Pourquoi tant de hargne? «Parce que le selfie typique ne présente pas une femme qui vient de compléter un triathlon Ironman [...] mais tout simplement, littéralement, la photo du visage d'une femme qui ne parle pas.» En un résumé: «Le selfie n'est pas une manifestation d'une quelconque fierté, mais une quête d'affirmation.»

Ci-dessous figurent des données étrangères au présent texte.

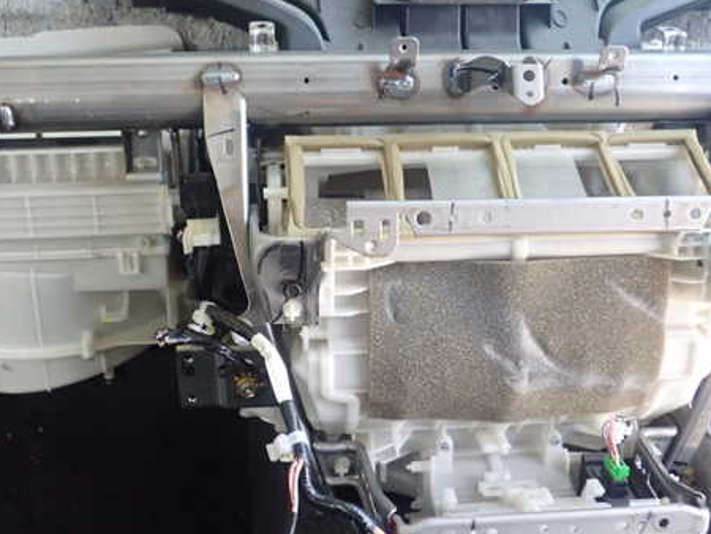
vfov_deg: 36.0
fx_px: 822
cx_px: 314
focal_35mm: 40
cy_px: 261
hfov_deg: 46.7
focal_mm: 5.5
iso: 800
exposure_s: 1/100
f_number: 2.3
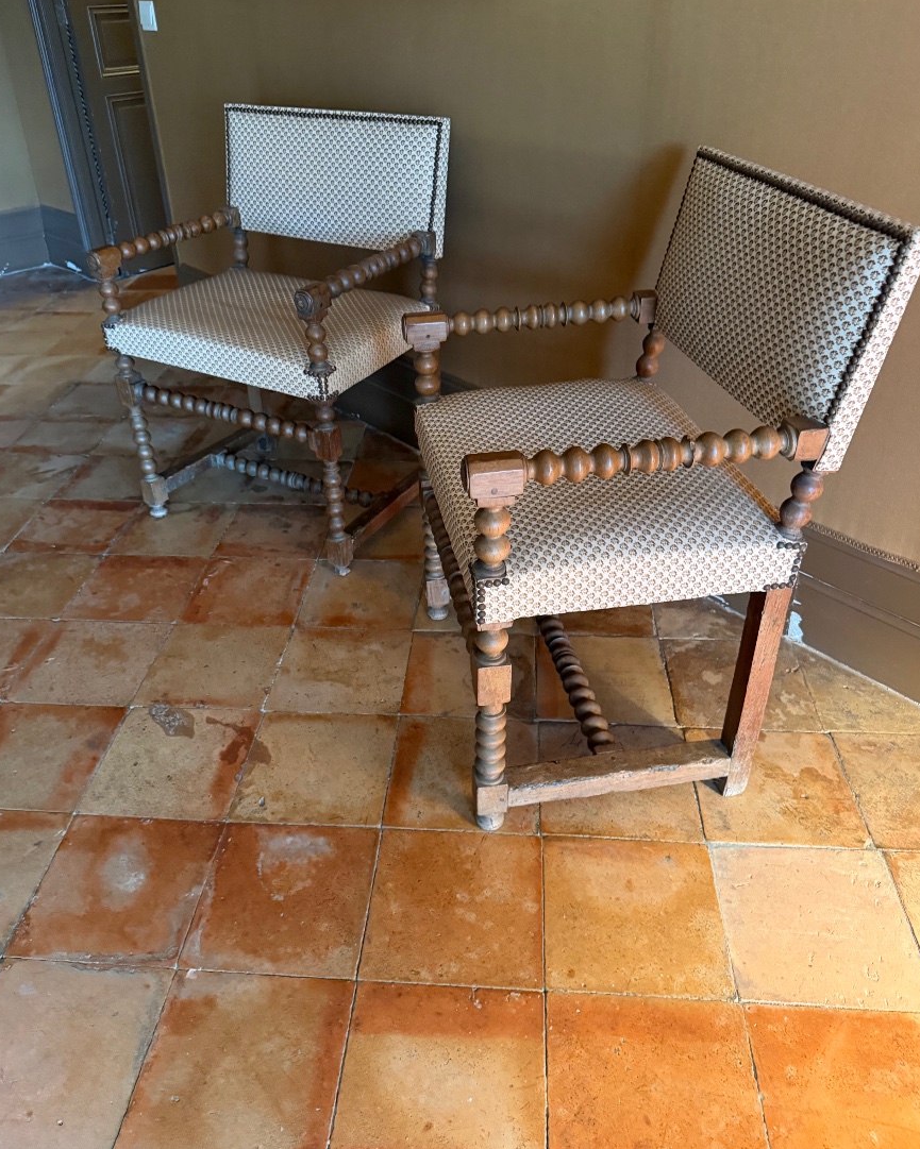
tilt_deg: -31.1
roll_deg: +0.0
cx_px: 453
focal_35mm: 26
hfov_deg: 54.9
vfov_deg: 65.9
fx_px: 885
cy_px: 530
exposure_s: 1/33
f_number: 1.78
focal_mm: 6.76
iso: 640
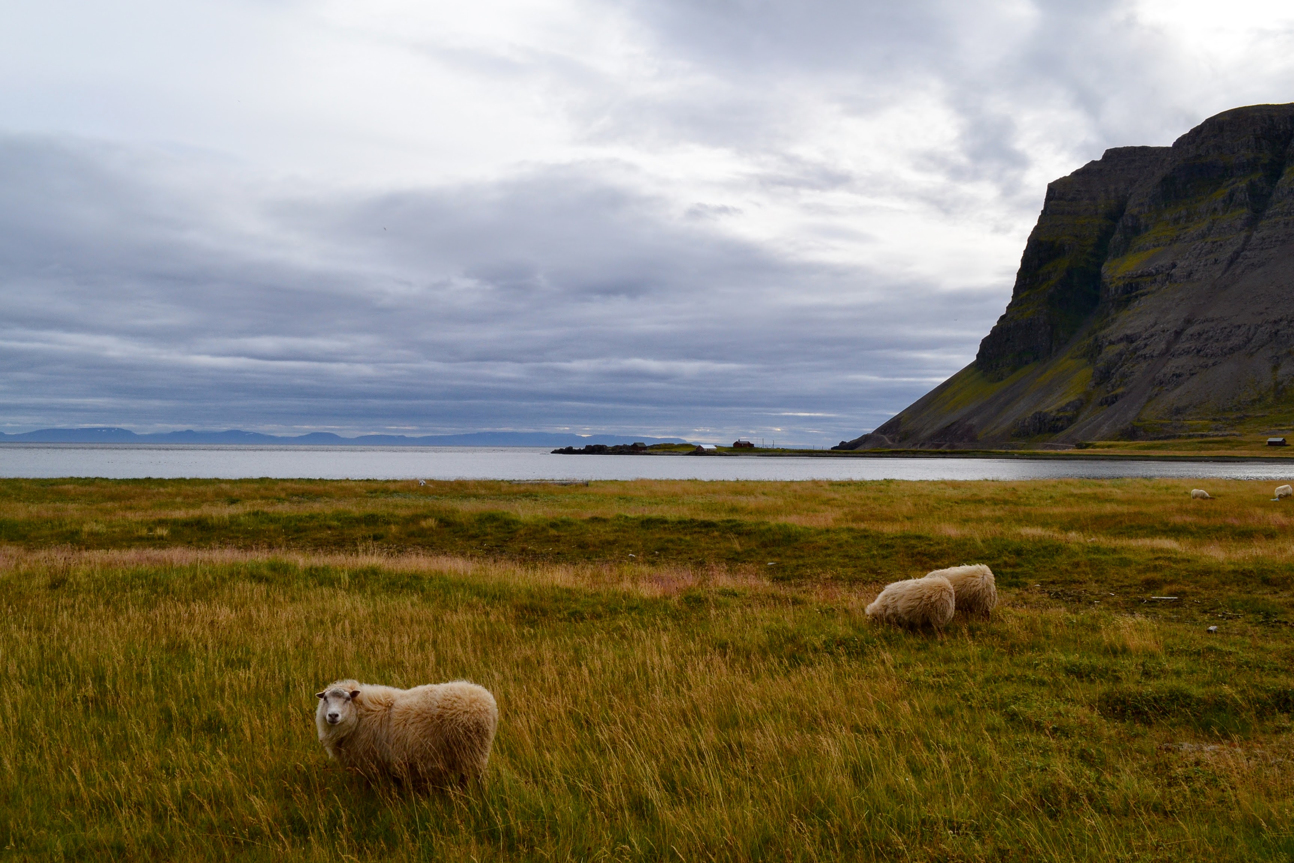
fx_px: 1078
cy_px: 432
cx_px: 647
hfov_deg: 61.9
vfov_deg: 43.6
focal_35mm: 30
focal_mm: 20
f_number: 11
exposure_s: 1/400
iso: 400
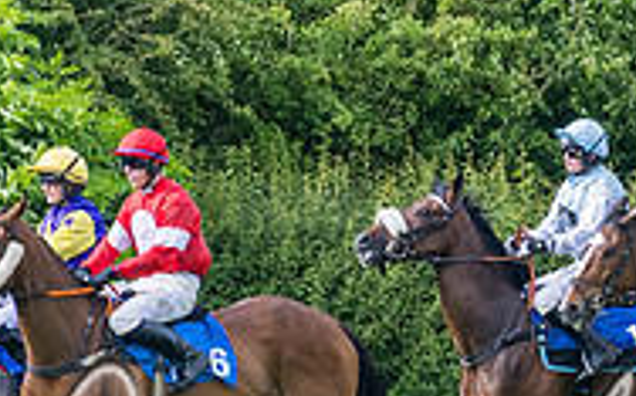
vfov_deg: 0.7
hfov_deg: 1.1
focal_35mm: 1854
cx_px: 800
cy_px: 288
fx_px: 32097
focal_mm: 280
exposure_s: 1/2500
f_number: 4
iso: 400
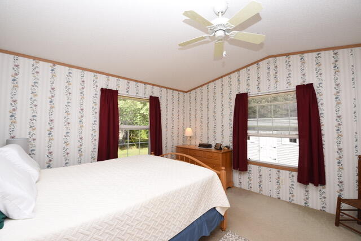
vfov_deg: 77.4
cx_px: 180
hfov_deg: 100.4
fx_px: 150
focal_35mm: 15
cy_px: 120
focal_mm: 15
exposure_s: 1/60
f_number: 6.3
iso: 100
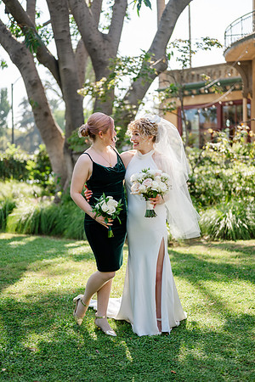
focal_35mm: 50
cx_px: 128
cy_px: 191
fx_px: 531
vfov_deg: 39.6
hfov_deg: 27.0
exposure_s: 1/800
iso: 64
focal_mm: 50
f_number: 1.8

Le magazine Slate a quant à lui proposé une analyse radicalement opposée du phénomène: «Les selfies sont bons pour les filles», a-t-il au contraire titré. «Si vous n'y voyez qu'une vague de narcissisme, vous risquez de rater toutes ces autres manifestations de filles qui s'entraînent à se promouvoir, un geste d'autopromotion qu'on encourage davantage chez les garçons, et qui finit par leur servir toute leur vie, quand vient le temps de négocier un salaire, ou une promotion. [...] Le selfie est finalement une manière de dire: regardez, moi je me trouve belle, heureuse, drôle, sexy, pas vous? Une question qu'une fille ne pourrait par ailleurs jamais poser sans se faire juger.»

#365feministselfie

C'est donc dans ce contexte de débat entourant la dimension féministe du selfie que Veronica Arreola a lancé son projet #365feministselfie, à la fois sur Tumblr, Twitter, Facebook et Instagram, invitant tous les intéressés à se manifester (quelques hommes participent aussi), et ce, quotidiennement, pendant un an.

«Moi, j'aime les selfies, parce que je trouve qu'ils permettent d'immortaliser un moment, se justifie-t-elle simplement. Voici de quoi a l'air une mère. Non, ça n'est pas toujours beau. C'est une prise de position à la fois individuelle et politique.» Et à voir la réaction, certes difficile à chiffrer, due à la multitude de plateformes ici impliquées, elle a frappé dans le mille. «Je ne compte plus les commentaires de femmes qui ont publié leurs photos en écrivant: personne ne me dit que je suis belle, je ne vois jamais des femmes de couleur comme moi dans les médias, etc. Tellement de femmes ont réagi en expliquant pourquoi les selfies sont une bonne chose pour elles ! Si on a une belle journée, et qu'on veut le partager, non mais où est le mal?»

Vu d'ici

La jeune féministe Léa Clermont-Dion ne croit pas que le selfie soit féministe en soi. Selon elle, il est tout simplement le fruit de notre société individualiste, «plutôt narcissique». Certes, les femmes s'assument aujourd'hui clairement beaucoup plus qu'il y a 50 ans. «Peut-être qu'il y a un petit "girl power" à travers ça, concède-t-elle, mais il y a aussi une volonté d'attention qui frôle parfois le pathétique. Et ça, ça n'est pas du féminisme.» Le projet #365feministselfie est toutefois bien différent, croit-elle. «Ce qui est intéressant dans ce projet-ci, poursuit-elle, c'est qu'on voit qu'il y a un geste derrière, une instrumentalisation, un message. C'est une volonté de s'exposer.» Une volonté par définition revendicatrice. Et bel et bien féministe.